WORK INSTRUCTIONS
Set down the material exactly as given, please, from its first line through the line that includes "of human pancreatic".

DATA SEGMENT

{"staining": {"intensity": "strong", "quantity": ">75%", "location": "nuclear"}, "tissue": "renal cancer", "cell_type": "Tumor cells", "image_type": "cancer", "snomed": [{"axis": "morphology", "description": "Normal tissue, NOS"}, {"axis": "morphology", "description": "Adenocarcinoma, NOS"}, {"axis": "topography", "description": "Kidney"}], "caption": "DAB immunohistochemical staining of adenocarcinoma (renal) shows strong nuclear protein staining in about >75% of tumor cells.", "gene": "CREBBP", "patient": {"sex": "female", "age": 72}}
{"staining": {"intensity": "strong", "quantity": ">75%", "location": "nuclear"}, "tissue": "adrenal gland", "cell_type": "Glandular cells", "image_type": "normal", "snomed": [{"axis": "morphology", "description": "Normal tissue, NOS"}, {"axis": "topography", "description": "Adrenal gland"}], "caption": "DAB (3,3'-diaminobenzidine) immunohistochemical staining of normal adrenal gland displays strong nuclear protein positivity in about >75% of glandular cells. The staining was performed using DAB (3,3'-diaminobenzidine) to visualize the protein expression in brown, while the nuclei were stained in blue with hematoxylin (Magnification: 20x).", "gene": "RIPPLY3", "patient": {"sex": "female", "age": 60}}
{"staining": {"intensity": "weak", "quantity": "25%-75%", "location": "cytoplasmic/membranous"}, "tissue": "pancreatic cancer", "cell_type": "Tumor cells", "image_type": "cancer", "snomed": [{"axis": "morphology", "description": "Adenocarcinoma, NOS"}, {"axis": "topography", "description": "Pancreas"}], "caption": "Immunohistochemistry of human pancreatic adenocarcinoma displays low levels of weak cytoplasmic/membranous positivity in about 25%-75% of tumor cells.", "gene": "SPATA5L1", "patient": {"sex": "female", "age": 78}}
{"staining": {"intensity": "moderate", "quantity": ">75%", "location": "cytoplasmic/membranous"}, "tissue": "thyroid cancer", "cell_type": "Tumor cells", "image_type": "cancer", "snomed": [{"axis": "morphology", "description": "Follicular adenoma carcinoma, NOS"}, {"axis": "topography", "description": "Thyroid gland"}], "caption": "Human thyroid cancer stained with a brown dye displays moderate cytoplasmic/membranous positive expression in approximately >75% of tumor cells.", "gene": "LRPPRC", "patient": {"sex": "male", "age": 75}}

ANSWER BELOW
{"staining": {"intensity": "strong", "quantity": ">75%", "location": "nuclear"}, "tissue": "renal cancer", "cell_type": "Tumor cells", "image_type": "cancer", "snomed": [{"axis": "morphology", "description": "Normal tissue, NOS"}, {"axis": "morphology", "description": "Adenocarcinoma, NOS"}, {"axis": "topography", "description": "Kidney"}], "caption": "DAB immunohistochemical staining of adenocarcinoma (renal) shows strong nuclear protein staining in about >75% of tumor cells.", "gene": "CREBBP", "patient": {"sex": "female", "age": 72}}
{"staining": {"intensity": "strong", "quantity": ">75%", "location": "nuclear"}, "tissue": "adrenal gland", "cell_type": "Glandular cells", "image_type": "normal", "snomed": [{"axis": "morphology", "description": "Normal tissue, NOS"}, {"axis": "topography", "description": "Adrenal gland"}], "caption": "DAB (3,3'-diaminobenzidine) immunohistochemical staining of normal adrenal gland displays strong nuclear protein positivity in about >75% of glandular cells. The staining was performed using DAB (3,3'-diaminobenzidine) to visualize the protein expression in brown, while the nuclei were stained in blue with hematoxylin (Magnification: 20x).", "gene": "RIPPLY3", "patient": {"sex": "female", "age": 60}}
{"staining": {"intensity": "weak", "quantity": "25%-75%", "location": "cytoplasmic/membranous"}, "tissue": "pancreatic cancer", "cell_type": "Tumor cells", "image_type": "cancer", "snomed": [{"axis": "morphology", "description": "Adenocarcinoma, NOS"}, {"axis": "topography", "description": "Pancreas"}], "caption": "Immunohistochemistry of human pancreatic adenocarcinoma displays low levels of weak cytoplasmic/membranous positivity in about 25%-75% of tumor cells.", "gene": "SPATA5L1", "patient": {"sex": "female", "age": 78}}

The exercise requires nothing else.